Directions for this task :: Where a picture shows up in the listing below, omit it and output the rest exactly.

Data shown ::
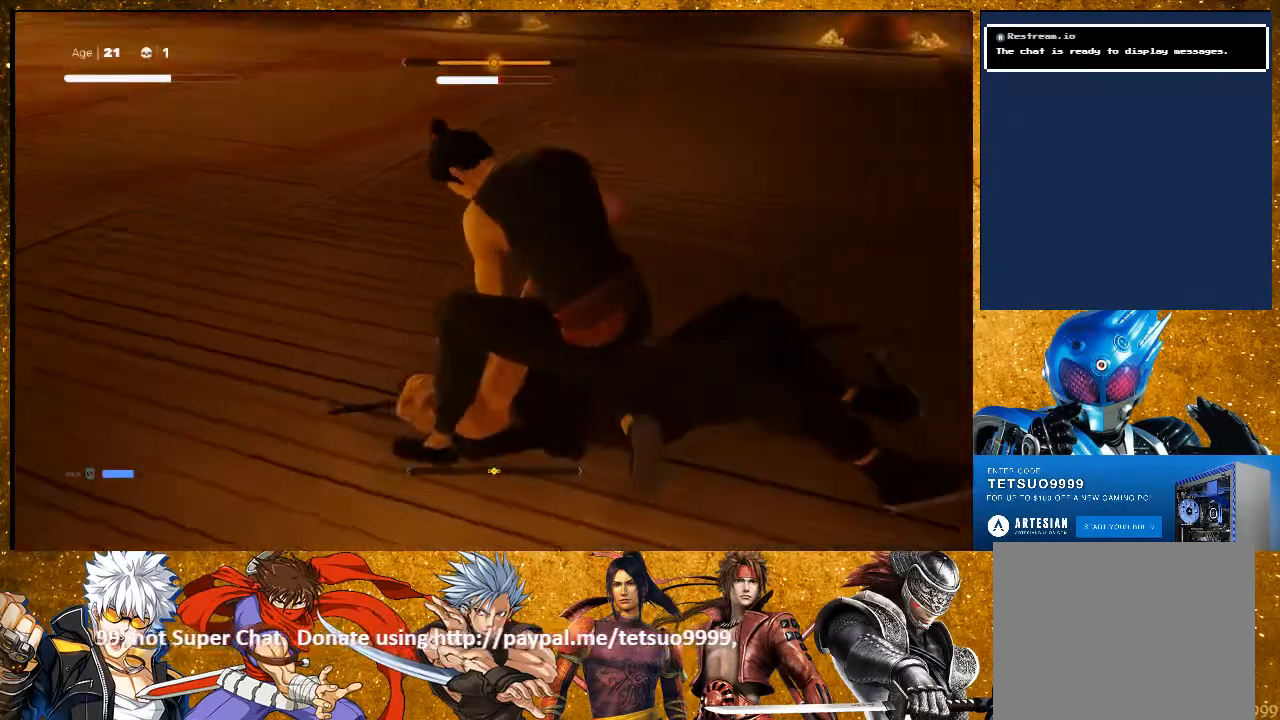
{"dt_ms": 500, "buttons": ["CIRCLE"], "left_stick": "center", "right_stick": "center", "events": []}
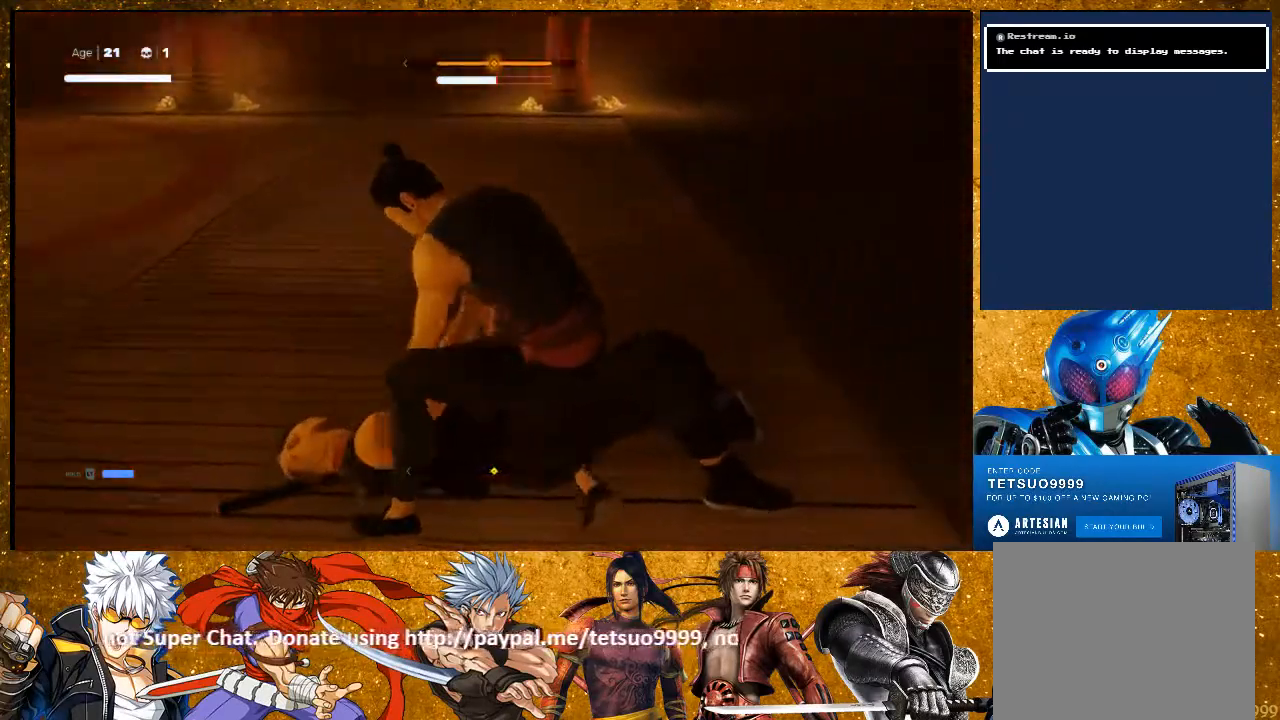
{"dt_ms": 500, "buttons": [], "left_stick": "center", "right_stick": "center", "events": [[417, "CIRCLE", "up"]]}
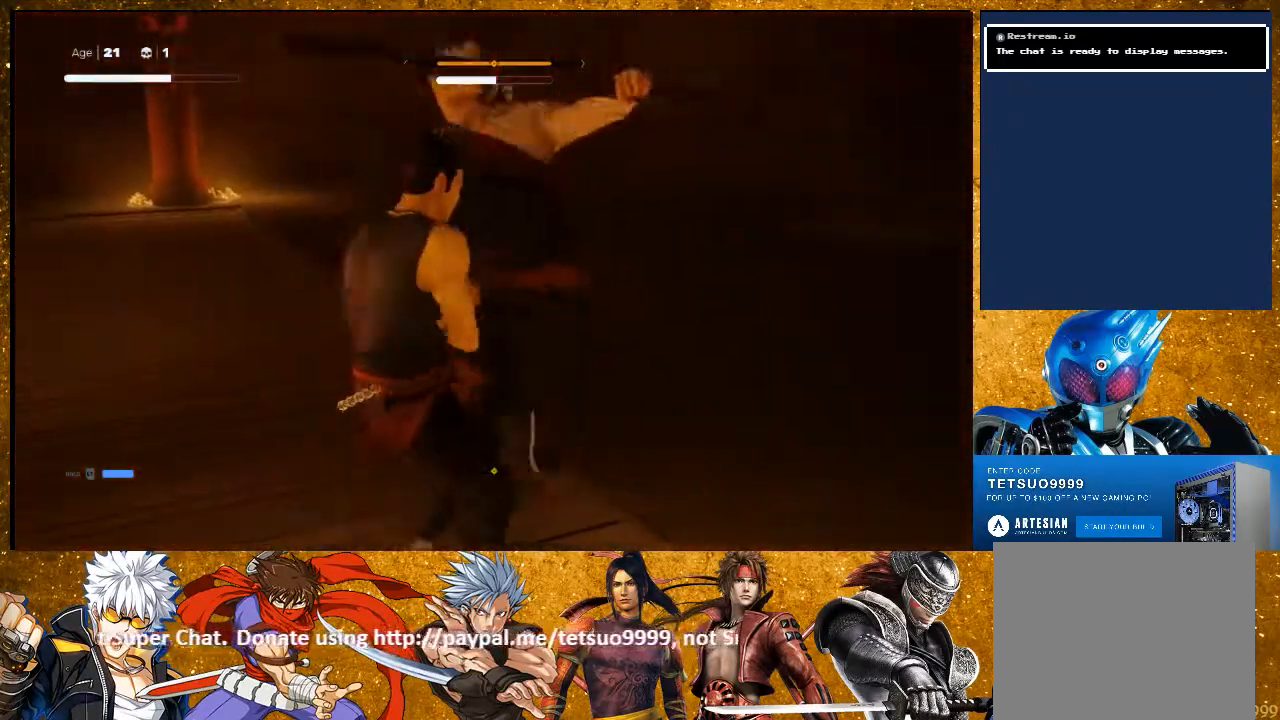
{"dt_ms": 500, "buttons": ["L2", "R2"], "left_stick": "right", "right_stick": "center", "events": [[100, "L2", "down"], [200, "left_stick", "down-right"], [433, "R2", "down"], [467, "left_stick", "right"]]}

Result for this exercise ::
{"dt_ms": 500, "buttons": ["CIRCLE"], "left_stick": "center", "right_stick": "center", "events": []}
{"dt_ms": 500, "buttons": [], "left_stick": "center", "right_stick": "center", "events": [[417, "CIRCLE", "up"]]}
{"dt_ms": 500, "buttons": ["L2", "R2"], "left_stick": "right", "right_stick": "center", "events": [[100, "L2", "down"], [200, "left_stick", "down-right"], [433, "R2", "down"], [467, "left_stick", "right"]]}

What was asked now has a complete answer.